◆ **Description of the task**: Could you reproduce every entry as it stands, leaving the pictures behind?

Extracted data entries:
»»
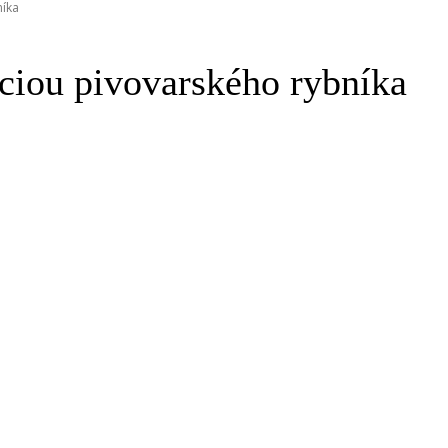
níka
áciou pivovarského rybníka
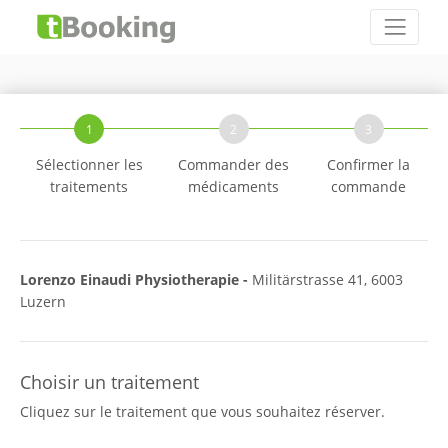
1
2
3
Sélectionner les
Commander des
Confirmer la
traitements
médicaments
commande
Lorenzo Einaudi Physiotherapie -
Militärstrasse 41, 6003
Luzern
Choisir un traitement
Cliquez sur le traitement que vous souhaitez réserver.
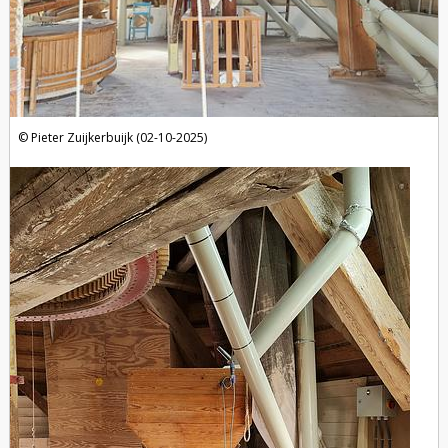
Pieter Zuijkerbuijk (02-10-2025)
««
◆ **Exercise output**:
níka
áciou pivovarského rybníka
1
2
3
Sélectionner les
Commander des
Confirmer la
traitements
médicaments
commande
Lorenzo Einaudi Physiotherapie -
Militärstrasse 41, 6003
Luzern
Choisir un traitement
Cliquez sur le traitement que vous souhaitez réserver.
Pieter Zuijkerbuijk (02-10-2025)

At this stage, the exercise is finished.